- _TEXT EXCERPT_
-----

Neural Network Layers

These neurons are usually organized into layers, with the outputs of one layer of neurons feeding into the inputs of the next layer of neurons.

Activation Functions

Between the connections of these neurons are the activation functions, which transform the output of the previous layer in some way before feeding it as the input of the next layer.

Architecture

The way these layers interconnect their neurons is known as the architecture of the model.

Deep Learning

Deep learning is the term associated with the usage of neural networks that have many layers and is the primary reason for the revival of machine learning as a useful tool in many fields today.

An Image Recognition Example

As an example, we can say that a trained cat-dog image recognition neural network model is a function that can take as an input an image and outputs a result, telling us whether the image is a picture of a cat or a dog.

The way we can make the model do this is by adjusting the parameters of the model in such a way that it can do the task of image recognition – recognizing cats from dogs.

So now the problem becomes how do we come up with a set of parameters for the model so that it does the task well. This is done by training the model with example images of cats and dogs.

Training the Model

In order to train a model, it is given a set of inputs, known as the training dataset (which for the image recognition task of distinguishing cats from dogs, the inputs are images of cats and dogs).

Aside from the input data, there needs to be some target output (also called a label) associated with each input, which in the case of cat-dog image recognition task, is a label telling us that each input image is either a cat or a dog. So we can’t just have pictures of cats and dogs, we need to have labelled examples of cat and dog images.

The task of an image recognition model is then, given an input image, is to make a prediction, i.e. output a result. This result is then compared to the target output (i.e. the correct label) for each input image.

How much the model output is right or wrong for each input (for classification tasks), or how far the model is wrong or right for a continuous value (for regression tasks) is known as the loss. The loss is usually (but not necessarily always) computed in such a way that the more accurate or better the model is in making a prediction, the smaller the loss.

This function that measures the difference between the target output versus the output predicted by the model is known as the loss function. So we can say that the loss function which the one that produces a measure of a model’s performance.

Once a loss is computed (this is a numerical value that indicates how well a model is doing its task, usually the smaller the better), the next step is to improve or optimize the model’s performance by adjusting the weights.

How it does that computation of the adjustment is done by an algorithm known as Gradient Descent, which is one of the secret ingredients (if ever there was one) behind the power of neural networks.

Supervised Learning and Other Types of Learning

Because this machine learning process uses a set of labelled data (associated with each input data is the target result or label, whether this is a category or a continuous number) which used to check the models predictions if they correct or not (in other words, the labels are used to supervise whether the model is behaving correctly), it is called supervised learning.

-----

- _DATA ENTRIES_
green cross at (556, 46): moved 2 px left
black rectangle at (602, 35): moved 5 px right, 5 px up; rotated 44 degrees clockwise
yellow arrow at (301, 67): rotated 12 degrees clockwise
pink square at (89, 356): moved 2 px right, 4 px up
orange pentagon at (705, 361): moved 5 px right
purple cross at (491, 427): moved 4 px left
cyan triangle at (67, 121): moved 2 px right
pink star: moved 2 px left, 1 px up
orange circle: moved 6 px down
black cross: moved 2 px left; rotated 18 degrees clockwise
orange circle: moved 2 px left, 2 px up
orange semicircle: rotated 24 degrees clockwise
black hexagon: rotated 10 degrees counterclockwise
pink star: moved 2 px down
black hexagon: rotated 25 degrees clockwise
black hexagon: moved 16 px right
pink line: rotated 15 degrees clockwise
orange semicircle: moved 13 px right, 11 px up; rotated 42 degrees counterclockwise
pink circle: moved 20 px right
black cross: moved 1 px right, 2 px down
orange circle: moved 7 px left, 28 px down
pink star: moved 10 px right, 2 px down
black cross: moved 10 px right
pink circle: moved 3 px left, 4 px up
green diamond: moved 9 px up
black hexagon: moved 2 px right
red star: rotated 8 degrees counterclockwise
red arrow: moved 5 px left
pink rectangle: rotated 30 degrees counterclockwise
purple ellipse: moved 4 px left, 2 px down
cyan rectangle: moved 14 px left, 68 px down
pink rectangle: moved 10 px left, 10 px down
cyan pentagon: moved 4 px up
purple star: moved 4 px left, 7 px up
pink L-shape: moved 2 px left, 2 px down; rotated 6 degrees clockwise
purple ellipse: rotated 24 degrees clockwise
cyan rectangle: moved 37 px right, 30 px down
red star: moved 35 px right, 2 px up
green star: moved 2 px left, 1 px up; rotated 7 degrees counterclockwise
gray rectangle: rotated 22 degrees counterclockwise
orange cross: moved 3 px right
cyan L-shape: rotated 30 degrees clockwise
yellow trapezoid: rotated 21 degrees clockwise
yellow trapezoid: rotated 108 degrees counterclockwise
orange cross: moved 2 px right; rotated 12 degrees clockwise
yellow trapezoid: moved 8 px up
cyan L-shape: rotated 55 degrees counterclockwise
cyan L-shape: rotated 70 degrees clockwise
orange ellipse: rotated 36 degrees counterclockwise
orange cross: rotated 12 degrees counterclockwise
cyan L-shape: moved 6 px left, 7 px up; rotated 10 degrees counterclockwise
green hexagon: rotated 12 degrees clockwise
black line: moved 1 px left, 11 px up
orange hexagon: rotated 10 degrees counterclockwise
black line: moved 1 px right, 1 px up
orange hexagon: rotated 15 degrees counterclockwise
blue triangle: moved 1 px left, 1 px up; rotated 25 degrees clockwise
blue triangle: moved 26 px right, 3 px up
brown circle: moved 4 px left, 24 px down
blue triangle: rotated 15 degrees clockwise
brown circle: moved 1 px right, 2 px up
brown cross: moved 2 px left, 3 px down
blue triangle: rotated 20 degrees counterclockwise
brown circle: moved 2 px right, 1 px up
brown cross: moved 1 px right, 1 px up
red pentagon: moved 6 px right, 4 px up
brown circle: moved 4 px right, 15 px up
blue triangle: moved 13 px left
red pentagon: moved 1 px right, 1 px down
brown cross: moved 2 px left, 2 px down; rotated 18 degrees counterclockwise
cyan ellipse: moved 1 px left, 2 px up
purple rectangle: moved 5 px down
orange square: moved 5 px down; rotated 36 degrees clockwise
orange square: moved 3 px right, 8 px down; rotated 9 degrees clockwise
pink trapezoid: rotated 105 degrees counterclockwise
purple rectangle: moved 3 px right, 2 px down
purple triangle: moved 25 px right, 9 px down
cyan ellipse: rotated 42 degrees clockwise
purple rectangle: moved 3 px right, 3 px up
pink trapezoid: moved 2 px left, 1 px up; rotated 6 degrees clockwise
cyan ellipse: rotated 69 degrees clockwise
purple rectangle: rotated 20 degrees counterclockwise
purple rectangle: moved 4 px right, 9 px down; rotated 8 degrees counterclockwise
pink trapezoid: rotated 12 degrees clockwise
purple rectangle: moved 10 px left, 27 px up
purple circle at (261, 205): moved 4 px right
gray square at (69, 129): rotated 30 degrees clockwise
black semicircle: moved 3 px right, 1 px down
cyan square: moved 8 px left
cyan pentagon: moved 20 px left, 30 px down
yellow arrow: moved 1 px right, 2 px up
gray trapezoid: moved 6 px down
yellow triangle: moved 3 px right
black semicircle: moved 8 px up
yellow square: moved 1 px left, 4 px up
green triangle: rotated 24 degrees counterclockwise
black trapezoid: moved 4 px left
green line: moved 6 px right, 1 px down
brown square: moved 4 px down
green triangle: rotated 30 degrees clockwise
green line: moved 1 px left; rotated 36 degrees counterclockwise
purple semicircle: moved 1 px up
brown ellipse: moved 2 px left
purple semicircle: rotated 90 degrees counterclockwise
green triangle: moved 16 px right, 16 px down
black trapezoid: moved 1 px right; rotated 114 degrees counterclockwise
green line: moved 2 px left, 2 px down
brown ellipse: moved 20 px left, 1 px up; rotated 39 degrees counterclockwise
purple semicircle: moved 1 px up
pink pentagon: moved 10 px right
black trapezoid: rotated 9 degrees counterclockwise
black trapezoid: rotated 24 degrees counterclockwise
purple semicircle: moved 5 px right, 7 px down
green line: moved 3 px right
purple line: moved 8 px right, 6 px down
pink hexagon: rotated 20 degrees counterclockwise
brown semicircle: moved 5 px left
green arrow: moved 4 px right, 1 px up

-----

In the neural network text, what name is given to the way layers interconnect their neurons? Work from the neural network text alone.

The architecture of the model.